Margate once had a boardwalk
As seen in the picture above, a boardwalk in Margate isn’t a new idea. It’s been 56 years since Margate had a still standing portion of its once citywide boardwalk. The infamous Ash Wednesday Nor’easter Storm of 1962 took care of that last remaining section of boardwalk that extended south from the Margate Pier. Since then, Margate has been without a boardwalk or any walkway along the beach.
Back when the Margate boardwalk existed in the early 20th century Margate’s beaches were admittedly too narrow to accommodate it and subsequently with no protection it was eventually swept away by large storms.
A lot has changed since then. For one thing, with periodic replenishment of Absecon Island’s beaches over the past 100 years, our beaches have widened dramatically, especially in Margate today. Hopefully, they’ll stay that way for a long time to come. We learned from our mistakes. We now build much better boardwalks and we know how to protect them.
A new era of boardwalk reconstruction on Absecon Island
Today, a boardwalk still extends from Absecon Inlet to Margate. There’s even a reconstructed section along Absecon Inlet just completed by the Army Corp of Engineers. Considering we’re in a new era of boardwalk reconstruction, I propose that Margate reconstruct its citywide boardwalk extending from Ventnor at Fredericksburg Avenue all the way to Longport.
This new boardwalk would be built in the dead, empty beach zone directly behind the newly built dune/berm. We should build it high enough to be above the dune/berm line so our boardwalk would give us the view and the sea breeze as it exists in much of Ventnor’s boardwalk today and parts of Atlantic City as well.
The current situation on Margate’s beaches is more than just annoying. It’s unreasonable and it’s harmful for many. Too much of the beach is now, unusable. The remaining areas near the ocean are hard to access for many. The solution for this is a new boardwalk built as a replacement for the one Margate once had.
Advantages of a new Margate boardwalk
Advantage #1: Margate would regain much of the lost sea view and breezes, now cut off by the U.S Army Corps of Engineers/NJDEP beach project.

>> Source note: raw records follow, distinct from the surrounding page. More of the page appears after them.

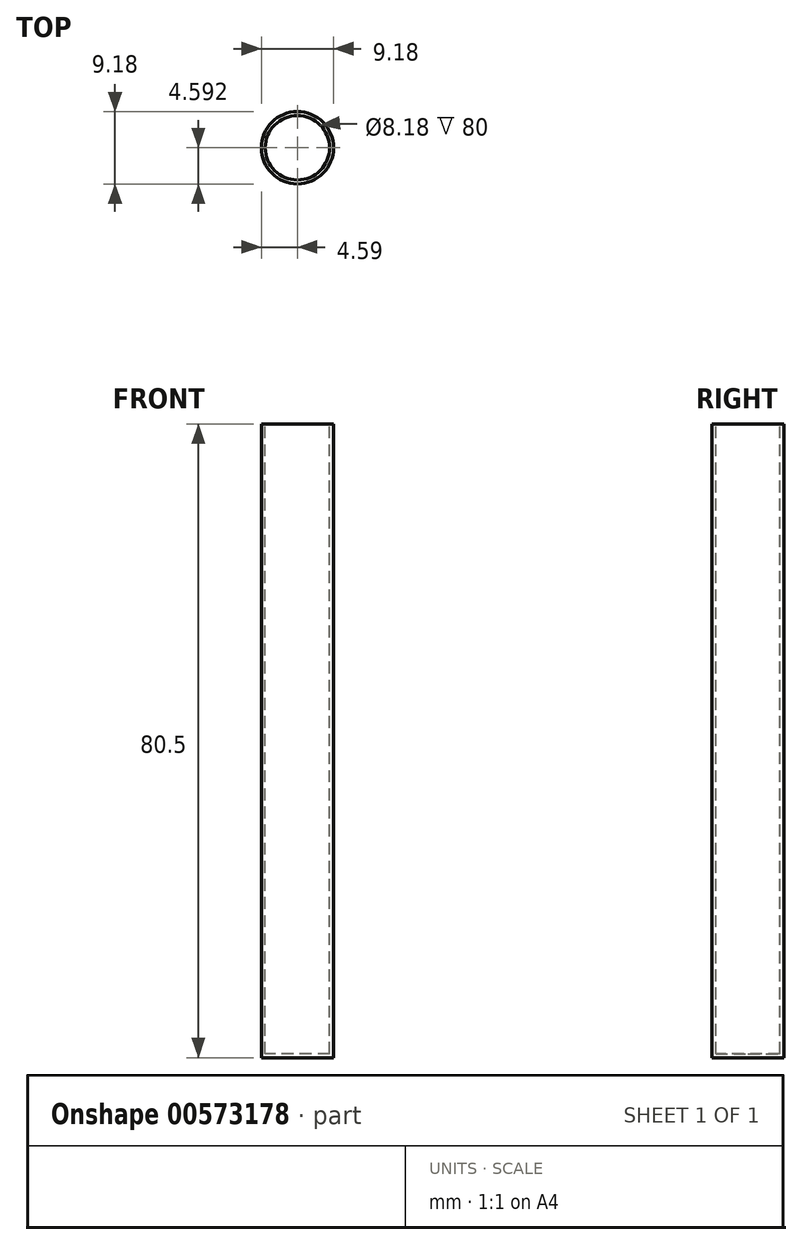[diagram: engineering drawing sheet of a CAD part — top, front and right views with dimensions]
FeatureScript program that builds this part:
annotation { "Feature Type Name" : "Feature", "Feature Type Description" : "" }
export const myFeature = defineFeature(function(context is Context, id is Id, definition is map)
    precondition{}
    {
        {
            var Q0;
            Q0=qCreatedBy(makeId("Top.planeOp"),FACE);
            var sketch = newSketch(context, id + "F0", { "sketchPlane" : qUnion([Q0])});
            skCircle(sketch, "E0", {"center": v(0, 7.53) * mm, "radius": 4.1 * mm});
            skSolve(sketch);
        }
        {
            var Q0;
            Q0=makeQuery(id+"F0.imprint","IMPRINT",FACE,{"disambiguationData":[TD([[makeQuery(id+"F0.imprint","IMPRINT",EDGE,{"derivedFrom":sQuery(id+"F0.wireOp",EDGE,"E0")}),1.0]])]});
            extrude(context, id + "F1", {"entities" : qUnion([Q0]), "oppositeDirection" : true, "depth" : 80 * mm, "offsetDistance" : 25 * mm});
        }
        {
            var Q0;
            Q0=makeQuery(id+"F1.opExtrude","CAP_FACE",FACE,{"disambiguationData":[OSD([sQuery(id+"F0.wireOp",EDGE,"E0")])],"isStart":true});
            var Q1;
            Q1=makeQuery(id+"F1.opExtrude","SWEPT_BODY",BODY,{"disambiguationData":[OSD([sQuery(id+"F0.wireOp",EDGE,"E0")])]});
            shell(context, id + "F2", {"entities" : qUnion([Q0]), "parts" : qUnion([Q1]), "thickness" : 0.5 * mm, "oppositeDirection" : true});
        }
    });
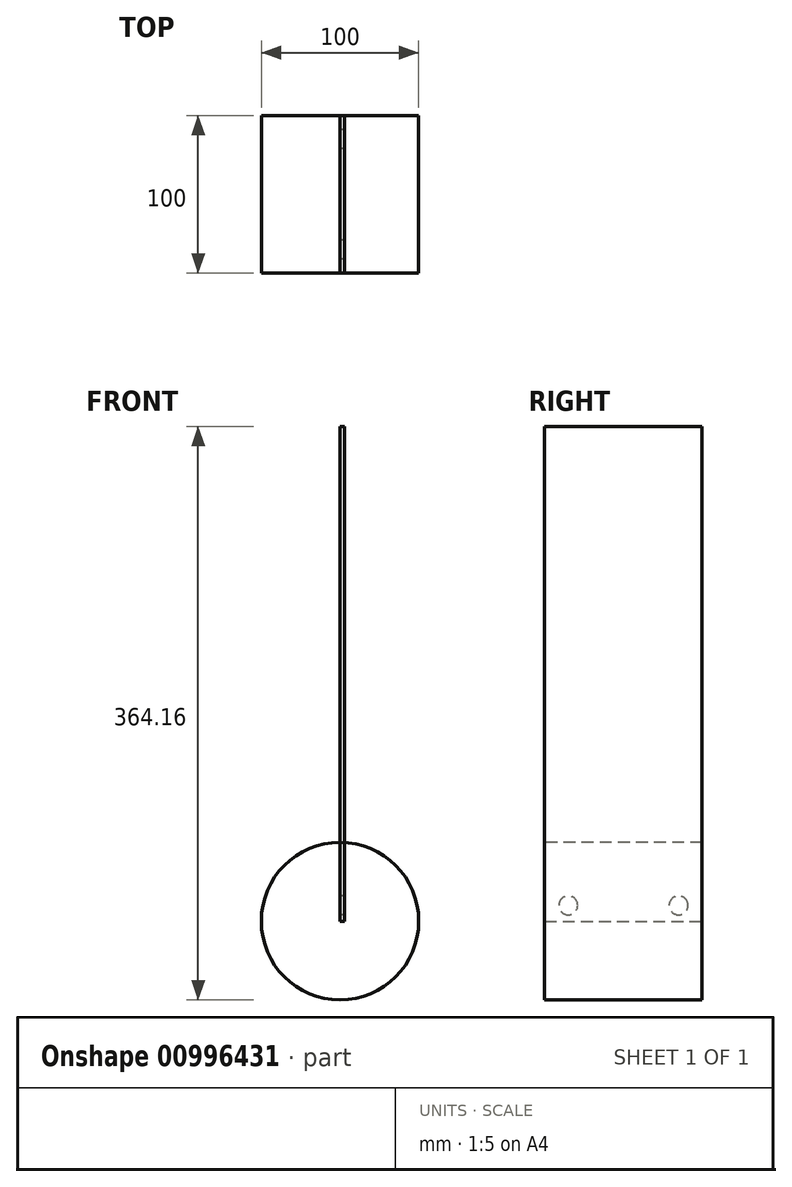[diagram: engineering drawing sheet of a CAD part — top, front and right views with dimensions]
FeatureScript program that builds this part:
annotation { "Feature Type Name" : "Feature", "Feature Type Description" : "" }
export const myFeature = defineFeature(function(context is Context, id is Id, definition is map)
    precondition{}
    {
        {
            var Q0;
            Q0=qCreatedBy(makeId("Front.planeOp"),FACE);
            var sketch = newSketch(context, id + "F0", { "sketchPlane" : qUnion([Q0])});
            skCircle(sketch, "E0", {"center": v(0, 0) * mm, "radius": 50 * mm});
            skSolve(sketch);
        }
        {
            var Q0;
            Q0=qCreatedBy(makeId("Right.planeOp"),FACE);
            var sketch = newSketch(context, id + "F1", { "sketchPlane" : qUnion([Q0])});
            skLineSegment(sketch, "E1.bottom", {"start": v(0, 0) * mm, "end": v(100, 0) * mm});
            skLineSegment(sketch, "E1.top", {"start": v(0, 314.16) * mm, "end": v(100, 314.16) * mm});
            skLineSegment(sketch, "E1.left", {"start": v(0, 0) * mm, "end": v(0, 314.16) * mm});
            skLineSegment(sketch, "E1.right", {"start": v(100, 0) * mm, "end": v(100, 314.16) * mm});
            skPoint(sketch, "E2.endSnap0", {"position": v(50, 314.16) * mm});
            skLineSegment(sketch, "E3", {"start": v(85, 10) * mm, "end": v(60, 304.16) * mm, "construction": true});
            skLineSegment(sketch, "E4", {"start": v(60, 304.16) * mm, "end": v(40, 304.16) * mm, "construction": true});
            skLineSegment(sketch, "E5", {"start": v(40, 304.16) * mm, "end": v(15, 10) * mm, "construction": true});
            skPoint(sketch, "E6", {"position": v(15, 10) * mm});
            skPoint(sketch, "E7", {"position": v(85, 10) * mm});
            skPoint(sketch, "E8", {"position": v(40, 304.16) * mm});
            skPoint(sketch, "E9", {"position": v(60, 304.16) * mm});
            skSolve(sketch);
        }
        {
            var Q0;
            Q0=makeQuery(id+"F0.imprint","IMPRINT",FACE,{"disambiguationData":[TD([[makeQuery(id+"F0.imprint","IMPRINT",EDGE,{"derivedFrom":sQuery(id+"F0.wireOp",EDGE,"E0")}),1.0]])]});
            var Q1;
            Q1=sQuery(id+"F0.wireOp",EDGE,"E0");
            extrude(context, id + "F2", {"entities" : qUnion([Q0]), "surfaceEntities" : qUnion([Q1]), "oppositeDirection" : true, "depth" : 100 * mm, "offsetDistance" : 25 * mm});
        }
        {
            var Q0;
            Q0=makeQuery(id+"F1.imprint","IMPRINT",FACE,{"disambiguationData":[TD([[makeQuery(id+"F1.imprint","IMPRINT",EDGE,{"derivedFrom":sQuery(id+"F1.wireOp",EDGE,"E1.bottom")}),1.0]])]});
            extrude(context, id + "F3", {"entities" : qUnion([Q0]), "depth" : 3 * mm, "offsetDistance" : 25 * mm});
        }
        {
            var Q0;
            Q0=qSketchRegion(id+"F1",true);
            var sketch = newSketch(context, id + "F4", { "sketchPlane" : qUnion([Q0])});
            skCircle(sketch, "E10", {"center": v(85, 10) * mm, "radius": 6 * mm});
            skCircle(sketch, "E11", {"center": v(15, 10) * mm, "radius": 6 * mm});
            skSolve(sketch);
        }
        {
            var Q0;
            Q0=makeQuery(id+"F4.imprint","IMPRINT",FACE,{"disambiguationData":[TD([[makeQuery(id+"F4.imprint","IMPRINT",EDGE,{"derivedFrom":sQuery(id+"F4.wireOp",EDGE,"E10")}),1.0]])]});
            var Q1;
            Q1=makeQuery(id+"F4.imprint","IMPRINT",FACE,{"disambiguationData":[TD([[makeQuery(id+"F4.imprint","IMPRINT",EDGE,{"derivedFrom":sQuery(id+"F4.wireOp",EDGE,"E11")}),1.0]])]});
            extrude(context, id + "F5", {"entities" : qUnion([Q0, Q1]), "depth" : 3 * mm, "offsetDistance" : 25 * mm});
        }
    });
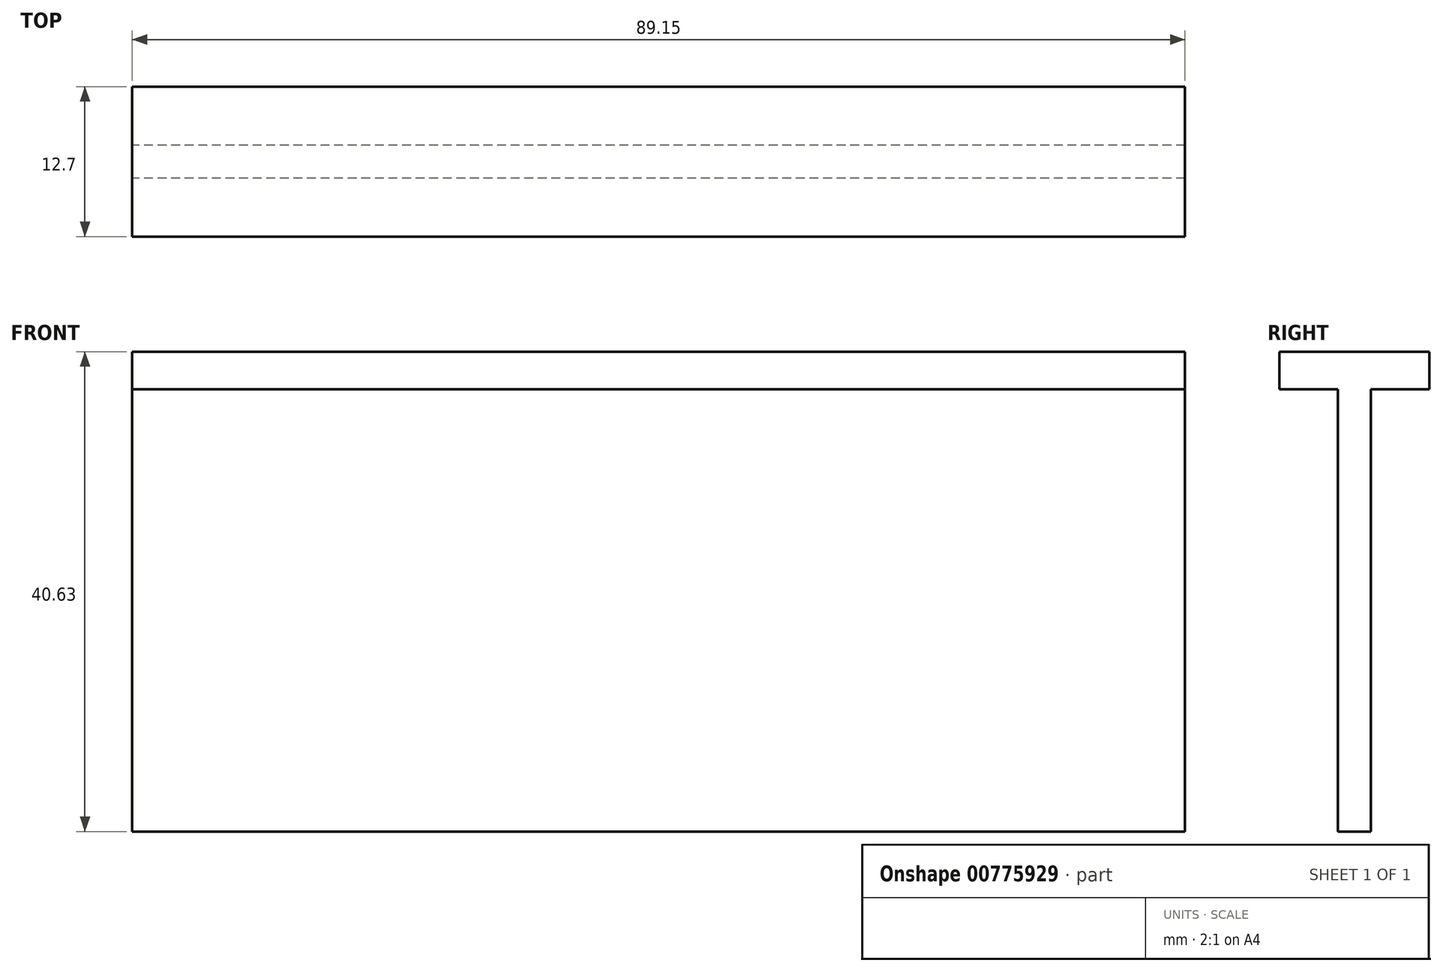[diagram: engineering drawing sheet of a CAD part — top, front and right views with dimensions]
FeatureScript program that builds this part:
annotation { "Feature Type Name" : "Feature", "Feature Type Description" : "" }
export const myFeature = defineFeature(function(context is Context, id is Id, definition is map)
    precondition{}
    {
        {
            var Q0;
            Q0=qCreatedBy(makeId("Right.planeOp"),FACE);
            var sketch = newSketch(context, id + "F0", { "sketchPlane" : qUnion([Q0])});
            skLineSegment(sketch, "E0", {"start": v(0, 0) * mm, "end": v(0, 3.17) * mm});
            skLineSegment(sketch, "E1", {"start": v(0, 3.17) * mm, "end": v(12.7, 3.17) * mm});
            skLineSegment(sketch, "E2", {"start": v(12.7, 3.17) * mm, "end": v(12.7, 0) * mm});
            skLineSegment(sketch, "E3", {"start": v(12.7, 0) * mm, "end": v(7.75, 0) * mm});
            skLineSegment(sketch, "E4", {"start": v(7.75, 0) * mm, "end": v(7.75, -37.47) * mm});
            skLineSegment(sketch, "E5", {"start": v(7.75, -37.47) * mm, "end": v(4.95, -37.47) * mm});
            skLineSegment(sketch, "E6", {"start": v(4.95, -37.47) * mm, "end": v(4.95, 0) * mm});
            skLineSegment(sketch, "E7", {"start": v(4.95, 0) * mm, "end": v(0, 0) * mm});
            skSolve(sketch);
        }
        {
            var Q0;
            Q0=qSketchRegion(id+"F0",true);
            extrude(context, id + "F1", {"entities" : qUnion([Q0]), "depth" : 89.15 * mm, "offsetDistance" : 25.4 * mm});
        }
    });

Advantage #2: Better access to the ocean. A system of ramps from the street ends, like in Ventnor and Atlantic City. These ramps would make beach access easier for everyone, especially families with kids, seniors, and those with limited or no ability to walk.
Advantage #3: How about the simple pleasure of walking along and above the useless dead zone? A sit down on boardwalk benches? Bike riding, pushing baby strollers, roller-skating?
A new boardwalk would dramatically convert a now useless part of the beach – more than 50 percent of it in many areas – into a wonderfully useful public space.
Popularity of the boardwalk in Ventnor and Atlantic City
Today, if I want to see the ocean and horizon, I go to Ventnor’s boardwalk. Walking down to a street-end bulkhead in Margate is no longer an option. There’s nothing to see from the beach blocks in Margate, except for a mountain of sand. We need our Margate boardwalk back. This would remedy our degraded views and access to the ocean, beach and horizon. All of which are primary attractions for residents and guests.
We need to change with the times and move forward
Margate didn’t ask for the beach project and the changes we’ve endured over the past 18 months. However, we know they’re pretty much here to stay, barring a super-severe storm or accelerated erosion. So, instead of complaining, maybe it’s best to move forward and take advantage of the situation.
Present reactions to this story online are a clear indication that I’ve hit a nerve. At Margate’s next Board of Commissioners meeting 4 p.m. Thursday, April 5, this article will be presented, and early reports are that a group of locals are planning to attend to support the idea.
A new Margate Boardwalk would enhance our beachscape. It would create a valuable new asset for Margate’s residents and property owners. It would be a wonderful new attraction for our visitors. It’s an idea whose time has come…again.